Nirmala Sitharaman, Indian Finance Minister, unveiled the Economic Survey today, prior to the Union Budget session for FY24. It is believed that the mention of crypto and need for its regulations in an Economic Survey has been done for the first time. At the beginning of the crypto section, emphasis has been placed on the recent FTX debacle and concerns laid by Federal Reserve, Federal Deposit Insurance Corporation (FDIC), and Office of the Comptroller of the Currency (OCC) on crypto assets to the banking system.
Going by insights from the Economic Survey, it highlighted the presence of volatility around crypto assets market, with its total valuation ranging from around three trillion dollars in November, 2021, to under one trillion dollars in January, 2023. “The volatility of the crypto asset ecosystem has brought to the forefront their fragile backing and governance problems, as well as the increasing complexity and non-transparency. With related financial stability risks rising, the issue of crypto asset regulation has recently moved up the policy agenda of many nations,” the Economic survey stated.
“The recent FTX crash has prompted governments to draft regulations to prevent similar incidents and protect the public’s funds. Implementing comprehensive regulations is crucial for fostering innovation and combating financial crimes such as money laundering and fraud,” Edul Patel, founder and CEO, Mudrex, a cryptocurrency investment platform, said.
Furthermore, the Economic Survey emphasised on how control of crypto assets lies amongst a concentrated amount of individuals. “Estimates show that around 85 per cent of all circulating Bitcoins are held by 4.5 per cent of entities (Ben Mariem et al., 2020). The underlying protocols used to create crypto assets may also conflict with other public policy objectives, for instance, the massive energy intensity of “mining” crypto assets,” the Economic Survey added.
“In general, the fundamental regulatory principles used in the conventional banking industry can be adapted in the cryptocurrency industry. This could include requiring exchanges to implement similar measures, such as stringent KYC requirements, transaction monitoring, reporting suspicious activity, and strict internal controls for the purpose of discovering and preventing money laundering and other illegal activities,” Rajagopal Menon, vice-president, WazirX, a cryptocurrency exchange, said.

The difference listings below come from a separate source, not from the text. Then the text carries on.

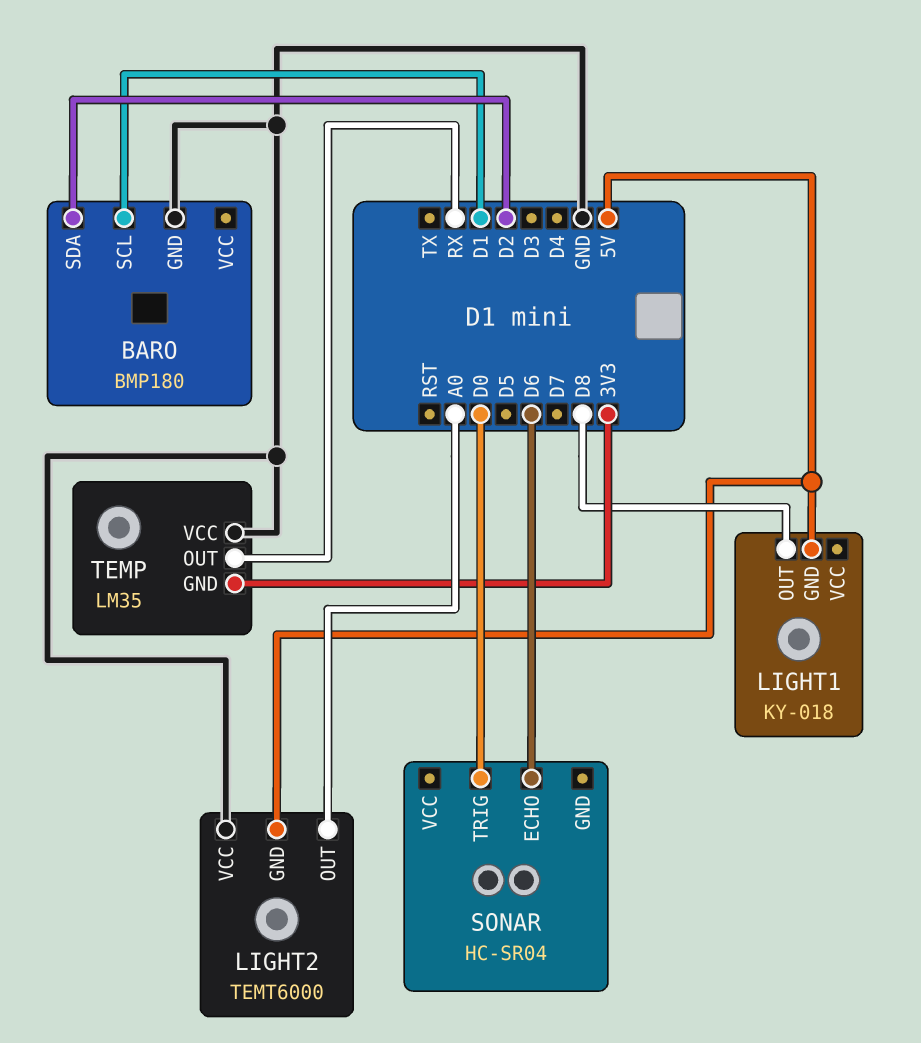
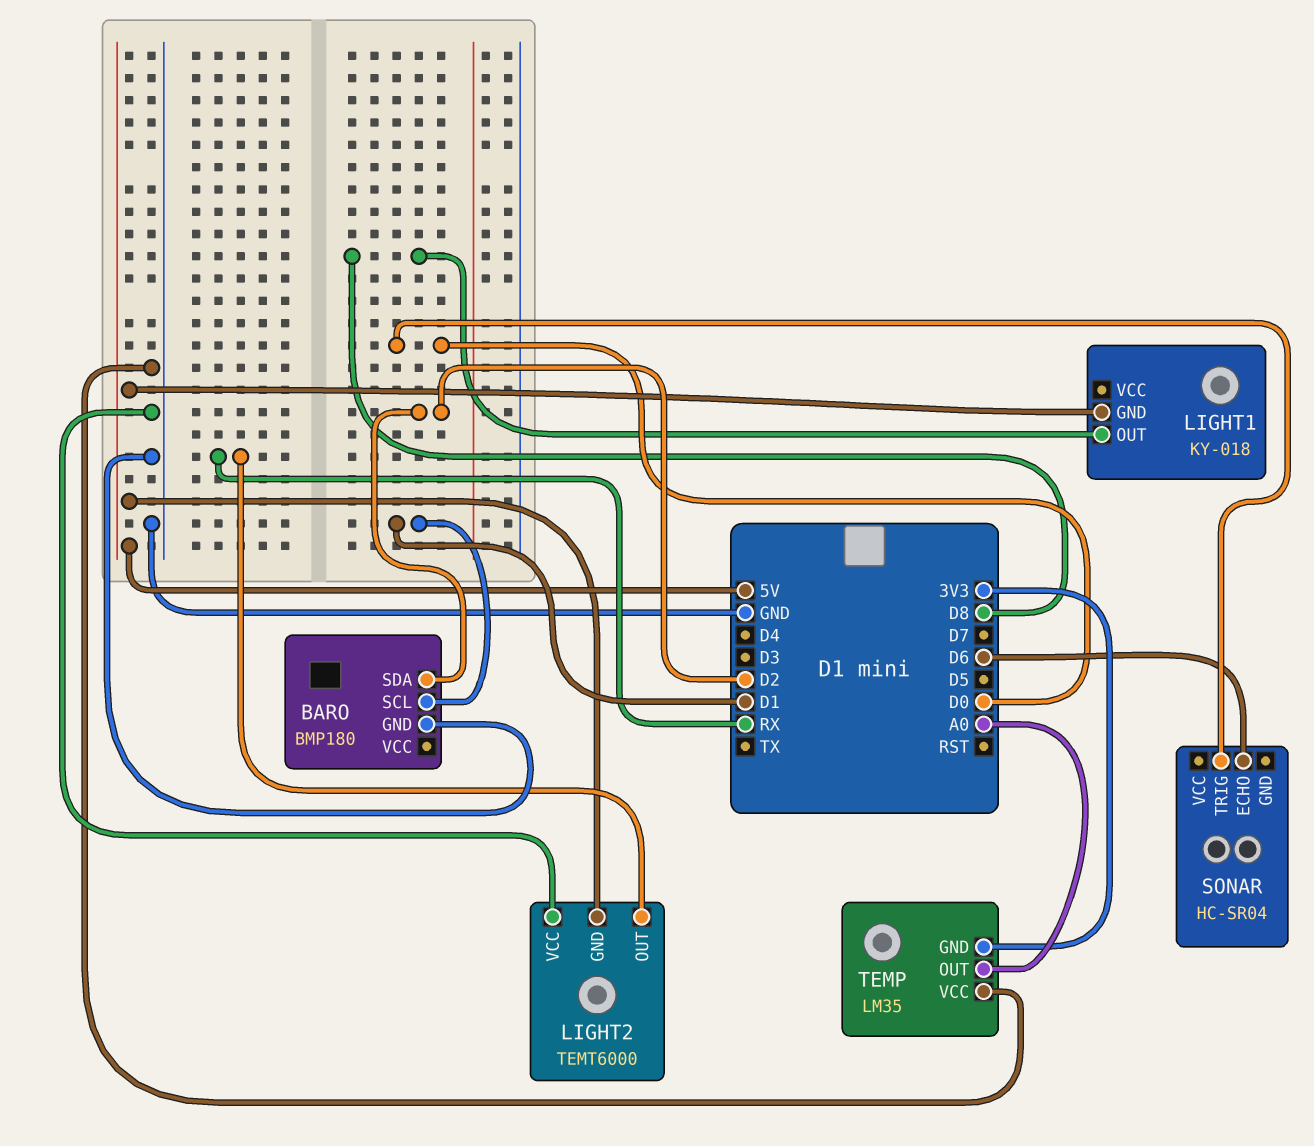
LIGHT2 pin OUT: A0 -> RX
TEMP pin OUT: RX -> A0

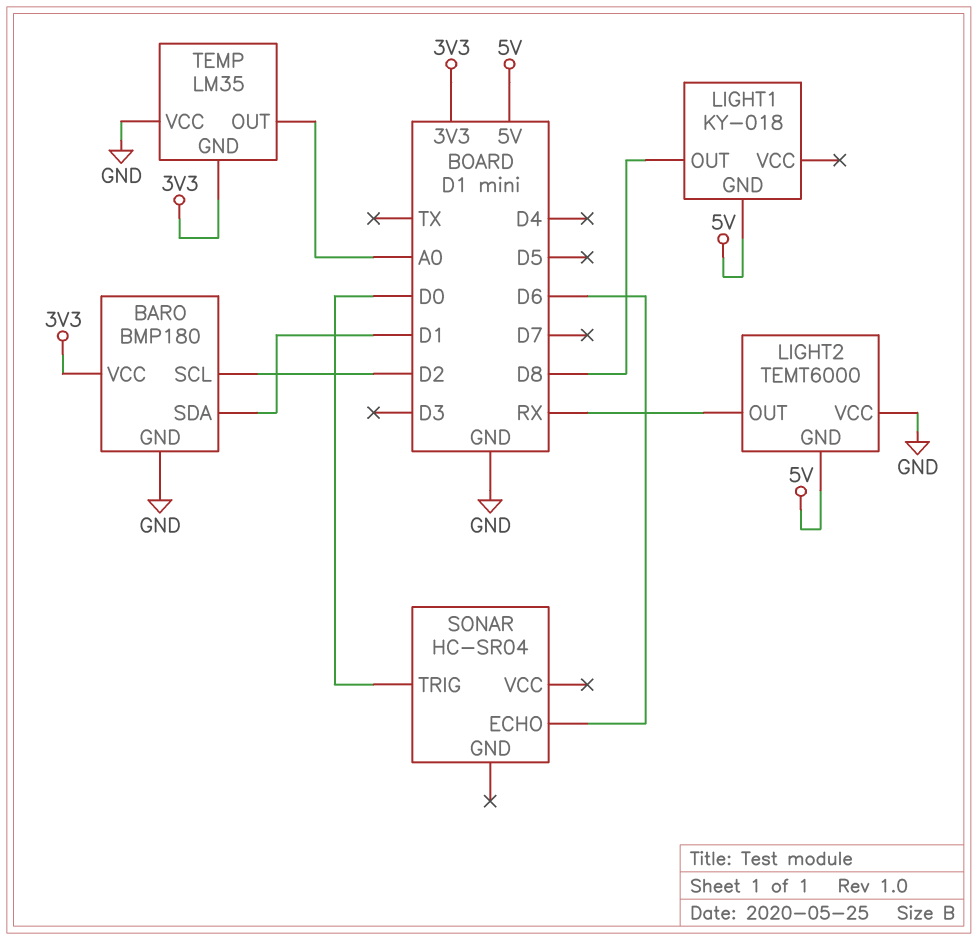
BARO pin SCL: D1 -> D2
BARO pin SDA: D2 -> D1
BARO pin VCC: none -> 3V3

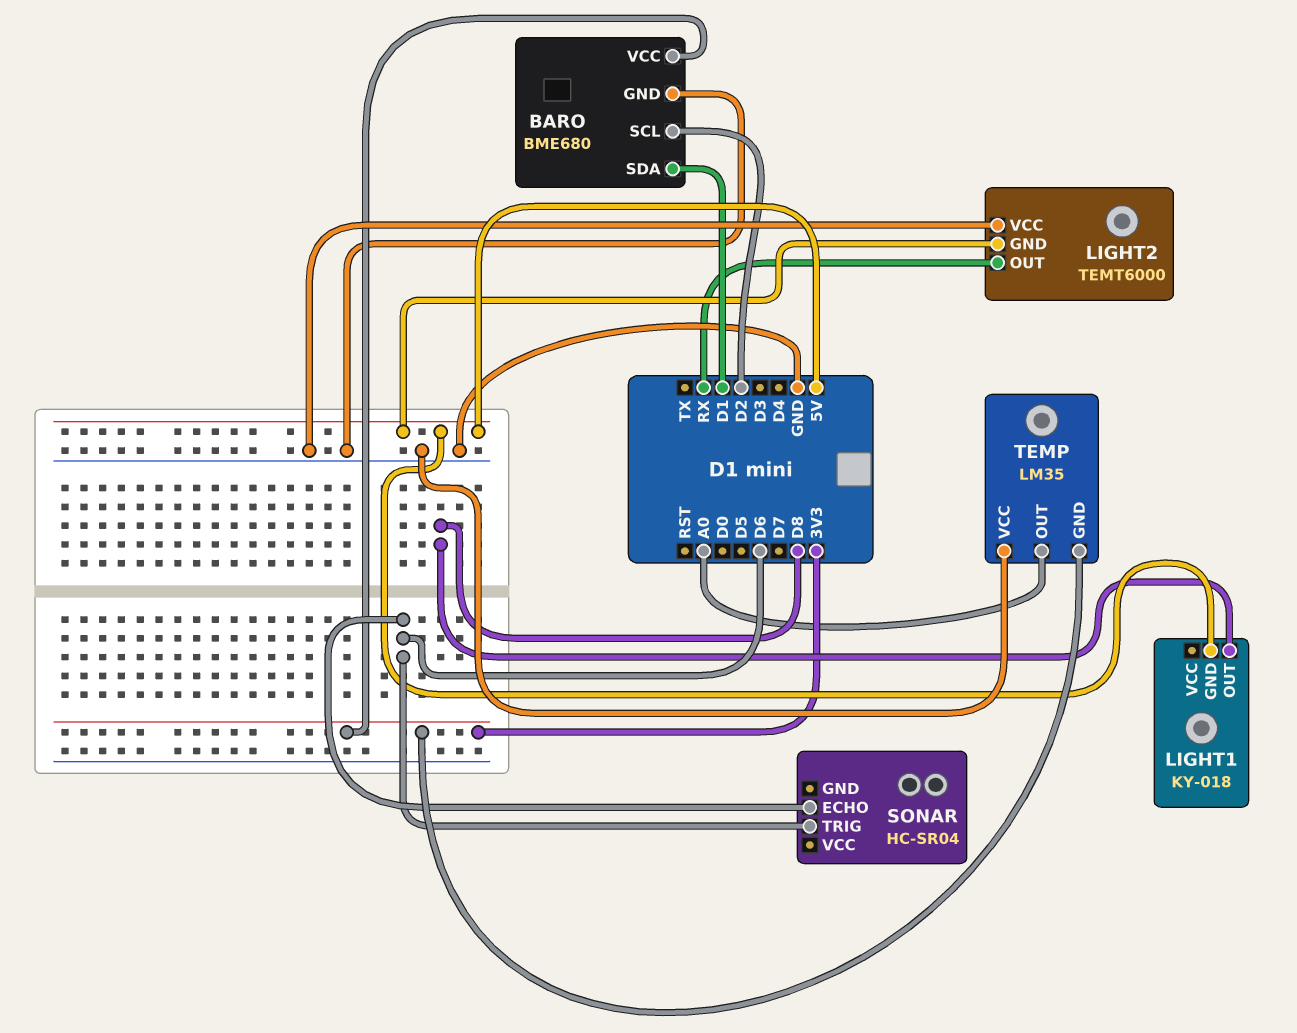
BARO: BMP180 -> BME680
SONAR pin TRIG: D0 -> D6

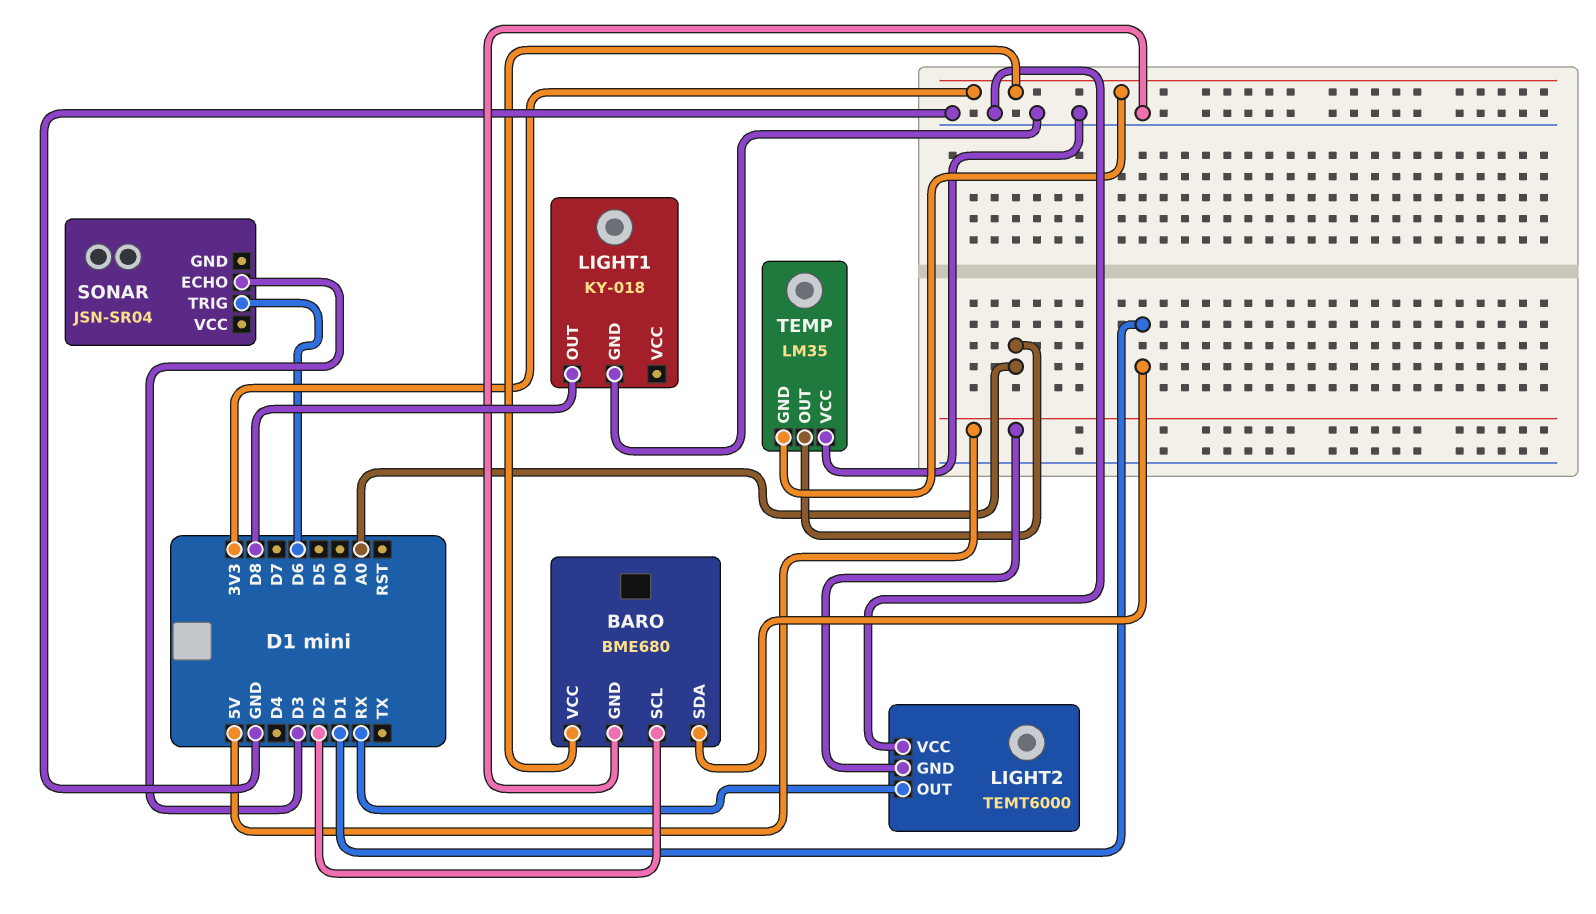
LIGHT1 pin GND: 5V -> GND
SONAR: HC-SR04 -> JSN-SR04
SONAR pin ECHO: D6 -> D3

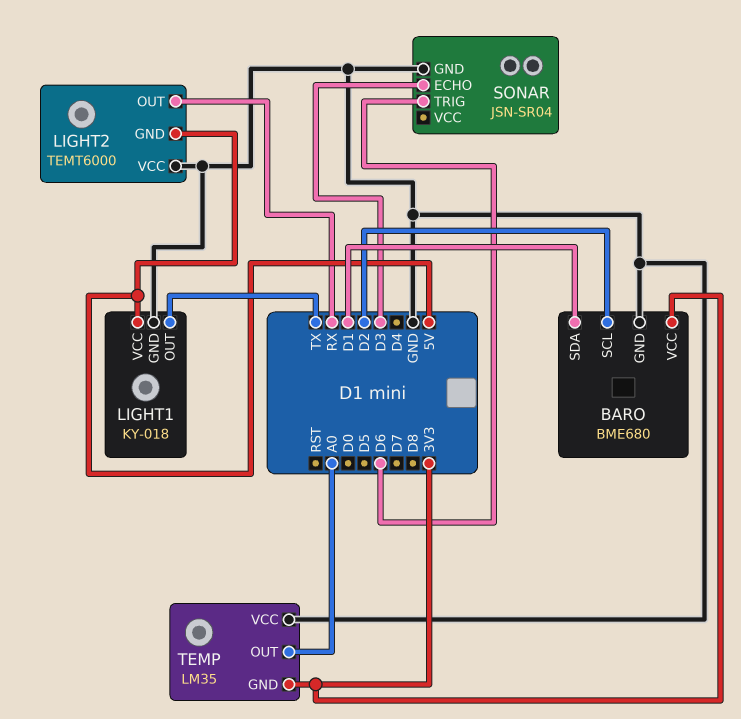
LIGHT1 pin OUT: D8 -> TX
LIGHT1 pin VCC: none -> 5V
SONAR pin GND: none -> GND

At the concluding parts of the Economic Survey, it focused on case studies belonging to countries and jurisdictions such as European Union, Japan, United Kingdom, among others, and how they have attempted to regulate unbanked crypto assets. “Therefore, global standards need to be comprehensive and consistent; regulatory responses must be based on standard taxonomies, reliable data to address contagion effects, and flexible enough to be adjusted in the future based on market developments and future international standards,” the Economic Survey concluded.